PRIME ANALISI DELLA MISSIONE EPOXI

Nel cuore della cometa Hartley 2

Un nuovo studio sulla cometa Hartley 2, analizzando dati da terra integrati con quelli della missione EPOXI della Nasa, rivela aspetti inattesi sulle diverse “varietà” di ghiaccio del suo nucleo.

Si fa presto a definire le comete “corpi ghiacciati” o “palle di neve sporca”. È vero che in una cometa prevale proprio la componente ghiacciata, ma c’è ghiaccio e ghiaccio e nel nucleo della Hartley 2 ce ne sarebbe più di un tipo. Lo rivelano i risultati di un nuovo studio, pubblicato su Astrophysical Journal Letters, risultato di una collaborazione internazionale fra varie università e istituti di ricerca.

Il lavoro è stato effettuato a partire dall’analisi di dati ottenuti con telescopi a terra integrati da quelli raccolti nell’ambito della missione EPOXI della Nasa che ha riciclato la sonda Deep Impact proprio per effettuare un incontro ravvicinato con Hartley 2, a novembre dello scorso anno.

Dato che, nel caso delle comete, per capire cosa c’è dentro bisogna studiare cosa c’è intorno, il gruppo internazionale di ricercatori guidati da Michael Mumma, del Goddard Space Flight Center della NASA, ha puntato all’analisi della chioma, l’alone nebuloso fatto di gas, polveri e particelle ghiacciate, che avvolge il nucleo. È stato così possibile stabilire che il ghiaccio d’acqua è effettivamente una componente dominante in Hartley 2 e che ci sono tracce di numerose altre molecole. Il rilascio di questi ingredienti nella chioma dipende dall’esposizione al Sole e il fatto che il nucleo di Hartley 2 ruoti velocemente su sé stesso, garantisce che ciascuna porzione della superficie venga colpita a turno dalla radiazione solare. Il gruppo di Mumma ha notato che all’aumentare dell’emissione del vapor d’acqua, aumenta anche quella delle altre molecole, e così pure quando c’è una diminuzione: un comportamento “corale” quindi. A questo punto, dato che la composizione globale dei gas della chioma non cambia, si potrebbe concludere che anche quella del nucleo è uniforme.

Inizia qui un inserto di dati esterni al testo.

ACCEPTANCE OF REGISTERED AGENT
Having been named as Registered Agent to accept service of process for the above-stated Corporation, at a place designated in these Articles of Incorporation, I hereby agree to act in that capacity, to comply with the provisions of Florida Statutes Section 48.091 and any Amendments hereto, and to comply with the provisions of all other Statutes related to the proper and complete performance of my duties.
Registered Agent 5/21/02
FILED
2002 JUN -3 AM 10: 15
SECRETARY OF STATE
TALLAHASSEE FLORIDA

Bisogna tuttavia fare i conti con i dati ottenuti da EPOXI, che intervengono a complicare il quadro. Le immagini, realizzate nel corso dell’incontro ravvicinato, mostrano chiaramente dei getti di anidride carbonica e ghiaccio d’acqua sprigionati da una soltanto delle estremità della cometa. I getti vengono prodotti quando la radiazione del Sole  trasforma in gas l’anidride carbonica ghiacciata che si trova al di sotto della superficie. Quindi, oltre al ghiaccio d’acqua, nel cuore di Hartley 2 c’è anche quello di anidride carbonica. E la varietà del ghiaccio non finisce qui perché, secondo Mumma, con tutta probabilità nel nucleo ce n’è anche di un altro tipo, ovvero ghiaccio di etano. L’etano gassoso viene rilasciato in una direzione specifica ed è questo che porta a credere che si trovi, ghiacciato, in una regione precisa del nucleo.

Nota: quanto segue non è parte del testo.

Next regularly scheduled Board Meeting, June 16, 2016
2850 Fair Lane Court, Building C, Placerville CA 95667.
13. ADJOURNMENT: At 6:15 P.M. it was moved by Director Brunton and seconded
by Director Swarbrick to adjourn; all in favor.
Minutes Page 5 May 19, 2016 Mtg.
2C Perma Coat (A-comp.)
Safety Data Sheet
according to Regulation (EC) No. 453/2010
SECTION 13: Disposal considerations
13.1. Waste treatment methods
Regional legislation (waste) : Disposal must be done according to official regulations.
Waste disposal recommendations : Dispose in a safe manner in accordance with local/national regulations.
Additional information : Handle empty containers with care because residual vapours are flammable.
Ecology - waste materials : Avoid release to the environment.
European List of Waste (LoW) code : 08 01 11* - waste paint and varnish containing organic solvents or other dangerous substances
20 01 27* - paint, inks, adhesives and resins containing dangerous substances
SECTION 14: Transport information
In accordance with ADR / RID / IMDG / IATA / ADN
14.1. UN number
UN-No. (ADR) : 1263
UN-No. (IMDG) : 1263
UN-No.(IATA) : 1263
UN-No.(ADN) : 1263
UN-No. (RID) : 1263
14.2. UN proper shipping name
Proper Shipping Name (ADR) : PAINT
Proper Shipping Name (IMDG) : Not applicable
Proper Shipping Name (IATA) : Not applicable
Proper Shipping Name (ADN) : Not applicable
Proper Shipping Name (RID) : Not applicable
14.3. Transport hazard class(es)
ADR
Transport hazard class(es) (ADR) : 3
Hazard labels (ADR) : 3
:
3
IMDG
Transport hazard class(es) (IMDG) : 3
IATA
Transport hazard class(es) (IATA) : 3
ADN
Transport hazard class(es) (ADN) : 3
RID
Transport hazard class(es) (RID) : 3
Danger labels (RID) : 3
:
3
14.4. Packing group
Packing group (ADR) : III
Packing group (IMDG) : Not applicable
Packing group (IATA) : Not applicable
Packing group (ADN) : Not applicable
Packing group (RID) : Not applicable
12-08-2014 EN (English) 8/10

Queste rivelazioni sulla composizione del cuore di Hartley 2 hanno implicazioni importanti sullo studio delle comete, considerate una sorta di fossili del Sistema solare. Che si tratti di un caso particolare o che questa natura disomogenea sia comune anche ad altre comete, è una questione tutta da chiarire. Ciò che conta è che Hartley 2 rappresenta ora un punto di riferimento importante per fare confronti.